Había que empezar de cero. Bernardo se inició en el oficio de anudador textil y, asegura su mujer, llegó a ser el
mejor de Villa Lynch. Sara no se resignó a la idea de no tener hijos y fue a ver a un médico que para su sorpresa
le dijo que no tenía nada, sólo un cuerpo que había sufrido mucho y necesitaba reponerse. Daniel nació el 24 de
julio de 1950. Y cinco años después llegó Natalia: “El de Daniel fue un embarazo complicado porque era un
cuerpo complicado. Pero resistí. Era un chico hermoso y desde chiquito fue brillante en todo: en el colegio, se
recibió de lo que él quería, fue físico nuclear.... Hasta el año ’76 lo tenía yo”.
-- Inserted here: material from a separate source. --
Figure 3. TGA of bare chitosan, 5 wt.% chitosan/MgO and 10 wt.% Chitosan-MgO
Sara dice que Daniel no militaba, pero que seguramente era peronista. Que ella no sabía nada porque su única
preocupación era rehacerse. “Recién empezábamos a vivir”, apunta.

El 15 de julio de 1977, a las dos y media de la tarde, Daniel Rus fue secuestrado en la puerta de la Comisión
Nacional de Energía Atómica (CNEA), donde trabajaba. Otros veinte físicos empleados de ese organismo fueron
detenidos ilegalmente durante la última dictadura. A Daniel lo subieron a una camioneta. Esa fue la última vez que
alguien lo vio. No hay testimonios que lo ubiquen en algún centro clandestino de detención, aunque su madre
sospecha que estuvo en la Escuela de Mecánica de la Armada, ubicada en la vereda de enfrente de la CNEA.
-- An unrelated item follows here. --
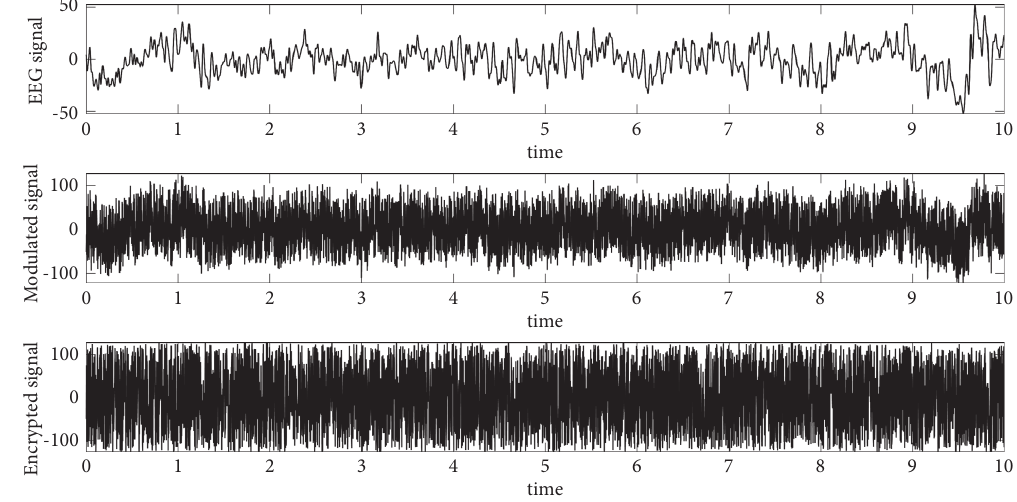
Figure 15: Original EEG signal, modulated signal, and encrypted signal. Table 2: Performance measures of the encryption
Cuando Daniel no llegó a casa, Sara y Bernardo pensaron que había tenido un accidente. Recorrieron comisarías
y hospitales, hasta que fueron a la CNEA y se enteraron de que estaba desaparecido. “Ahí empecé yo a luchar –
dice Sara, como si su vida anterior quedara reducida ante la pérdida de su hijo–. Fui al Ministerio del Interior,
presentamos hábeas corpus, mi esposo escribió cartas a todo el mundo, el Papa incluido, y me incorporé a las
Madres de Plaza de Mayo y empecé a dar vueltas a la plaza. Antes había entrado a una agrupación de
sobrevivientes de la guerra. Lo más triste fue que cuando desapareció Daniel esa gente, hasta los mismos
sobrevivientes, empezaron a alejarse de nosotros por el miedo que había en el país. Una chica que también fue
secuestrada, hermana de un muy amigo de Daniel que está desaparecido, nos contó que en la sala de torturas
había esvásticas. Estaba claro que acá habían aprendido una buena lección de los nazis... A mí me parecía que
era imposible perder a este hijo. Un día subí a la terraza de mi casa y grité tan fuerte, llamándolo, pensando que
él en algún lado podía estar escuchando. El siempre decía ‘vos sos tan fuerte mamá’. Y yo no pude hacer nada
por él.” Sara llora. Es otra vez la impotencia.

–Lo buscó, reclamó a las autoridades, a la Justicia, se unió a las Madres...

–Es verdad, pero me imagino que eso es lo que él pensó. No sé de qué manera lo mataron, cómo lo hicieron
sufrir. Mi madre vivió hasta los noventa años conmigo, pero en el momento en que me llevaron a mi hijo dejó casi
de hablar. No le interesó más la vida. Murió con su dolor y no pudo ver todavía bisnietas, lo que yo estoy
deseando.

–¿Y qué pasó con su esposo?

–En el ’77 dijo que estaba esperando que venga la democracia, que en algún momento vamos a tener que pasar
a estos asesinos. Y en el ’83 dijo: ‘si mi hijo en seis meses no vuelve, yo ya no tengo nada que hacer’. Vino la
democracia, pasaron seis meses, mi esposo se enfermó de un tumor y falleció el 2 de mayo de 1984.

“¿Sabés lo que todos me preguntan –se adelanta Sara–, de dónde saco mis fuerzas? Yo lucho por no olvidar.
Lucho por la memoria. Para que jamás los nazis de Alemania y los que estuvieron acá tengan la fuerza que han
tenido. La memoria es lo más importante, porque si no se tiene memoria las cosas vuelven a pasar. La fuerza sale
de que gracias a Dios tengo una familia, una hija, un yerno, dos nietas, las Madres de Plaza de Mayo, los amigos
que hice y que me quieren... Mi madre me decía, cuando estábamos en Alemania, ‘vas a ver que todavía vamos a
tener un pan sobre la mesa’ y yo le contestaba ‘¿en qué mesa?’. Yo digo que la vida es linda porque si pasó todo
eso y tengo una mesa y puedo recibir visitas, puedo servir y estar rodeada de amor... qué más se puede
pretender. La vida es hermosa, si uno no quiere vivir es fácil morirse.” Y apunta: “Yo tengo mis recuerdos bien
adentro. Si todavía puedo pensar, puedo contar, y mientras pueda contar, lo voy a seguir haciendo”.